Exercise description ▸ Exactly as written, print every line of the listing below and omit its pictures.

Available data ▸
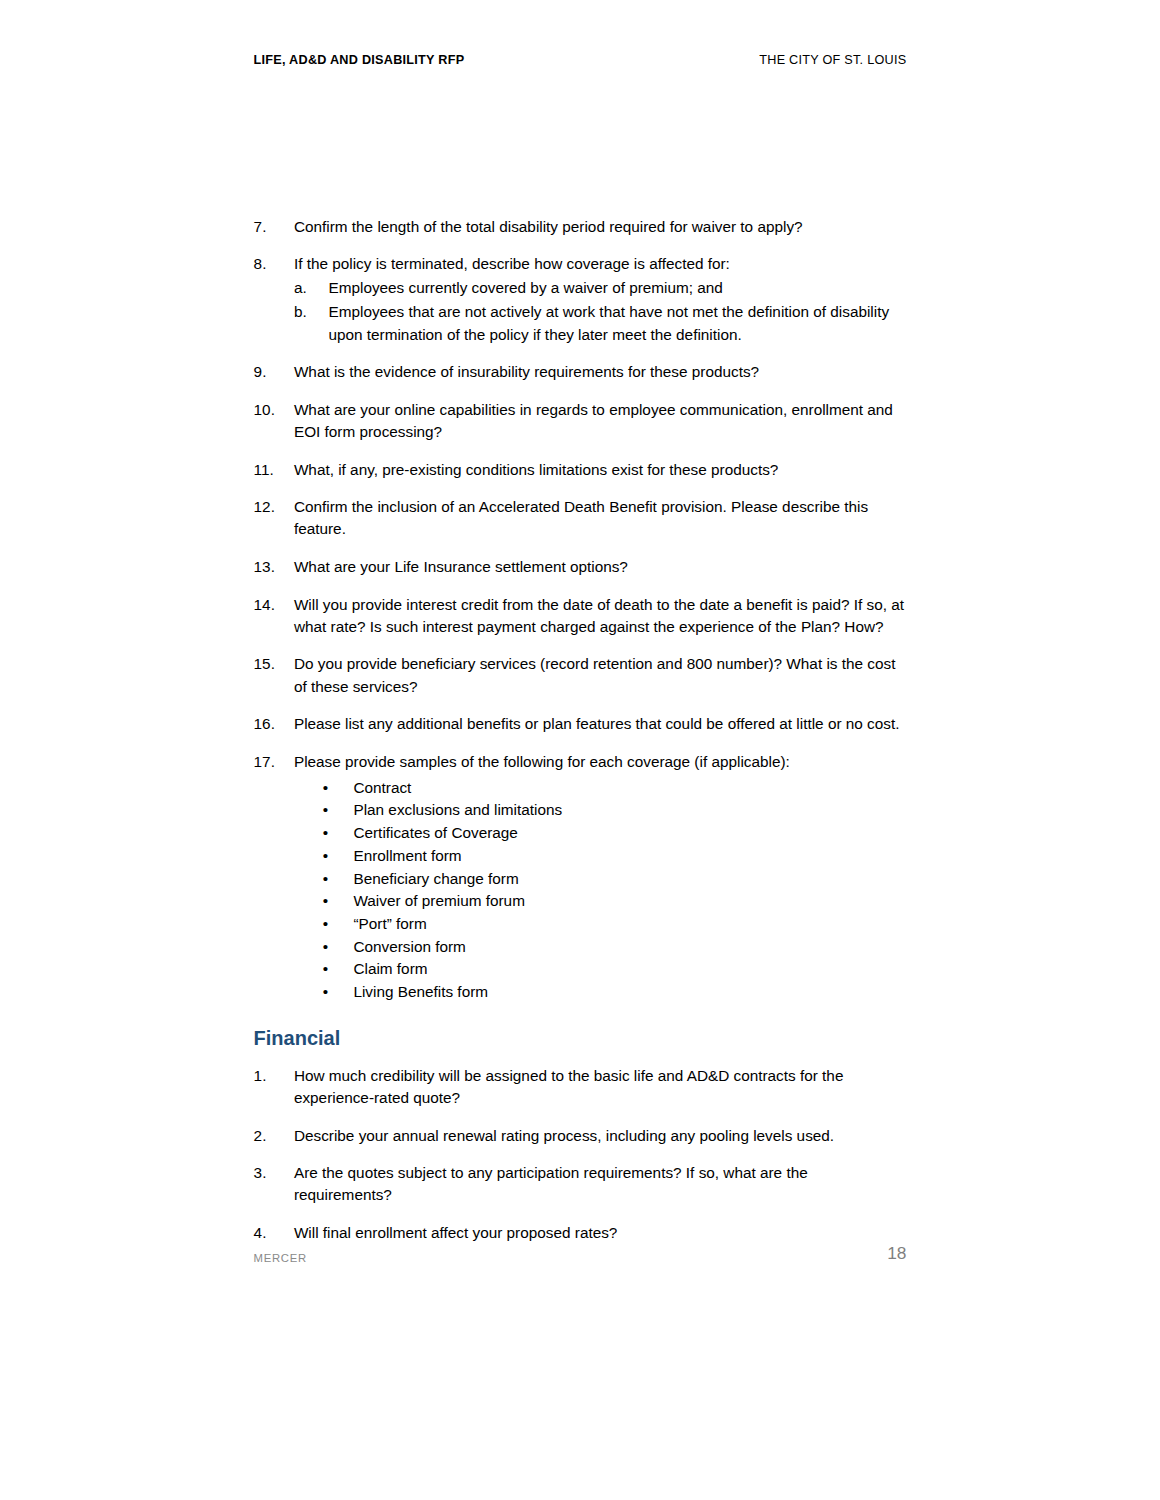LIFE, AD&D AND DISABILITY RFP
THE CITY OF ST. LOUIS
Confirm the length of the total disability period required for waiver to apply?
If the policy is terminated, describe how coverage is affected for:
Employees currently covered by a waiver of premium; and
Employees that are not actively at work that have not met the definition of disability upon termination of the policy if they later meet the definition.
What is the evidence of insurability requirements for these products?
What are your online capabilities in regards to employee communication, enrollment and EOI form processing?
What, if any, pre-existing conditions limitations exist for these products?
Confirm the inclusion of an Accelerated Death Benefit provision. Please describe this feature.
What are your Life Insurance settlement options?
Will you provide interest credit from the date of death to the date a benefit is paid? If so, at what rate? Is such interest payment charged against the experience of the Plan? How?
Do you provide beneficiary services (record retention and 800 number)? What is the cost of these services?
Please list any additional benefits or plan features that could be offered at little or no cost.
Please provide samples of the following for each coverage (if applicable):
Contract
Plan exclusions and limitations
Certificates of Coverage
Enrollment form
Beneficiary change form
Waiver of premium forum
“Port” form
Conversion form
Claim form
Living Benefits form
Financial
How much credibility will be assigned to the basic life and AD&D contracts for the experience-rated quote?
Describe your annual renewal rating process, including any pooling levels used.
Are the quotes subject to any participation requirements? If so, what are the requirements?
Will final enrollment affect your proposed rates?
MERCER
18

Output of the exercise ▸
LIFE, AD&D AND DISABILITY RFP
THE CITY OF ST. LOUIS
Confirm the length of the total disability period required for waiver to apply?
If the policy is terminated, describe how coverage is affected for:
Employees currently covered by a waiver of premium; and
Employees that are not actively at work that have not met the definition of disability upon termination of the policy if they later meet the definition.
What is the evidence of insurability requirements for these products?
What are your online capabilities in regards to employee communication, enrollment and EOI form processing?
What, if any, pre-existing conditions limitations exist for these products?
Confirm the inclusion of an Accelerated Death Benefit provision. Please describe this feature.
What are your Life Insurance settlement options?
Will you provide interest credit from the date of death to the date a benefit is paid? If so, at what rate? Is such interest payment charged against the experience of the Plan? How?
Do you provide beneficiary services (record retention and 800 number)? What is the cost of these services?
Please list any additional benefits or plan features that could be offered at little or no cost.
Please provide samples of the following for each coverage (if applicable):
Contract
Plan exclusions and limitations
Certificates of Coverage
Enrollment form
Beneficiary change form
Waiver of premium forum
“Port” form
Conversion form
Claim form
Living Benefits form
Financial
How much credibility will be assigned to the basic life and AD&D contracts for the experience-rated quote?
Describe your annual renewal rating process, including any pooling levels used.
Are the quotes subject to any participation requirements? If so, what are the requirements?
Will final enrollment affect your proposed rates?
MERCER
18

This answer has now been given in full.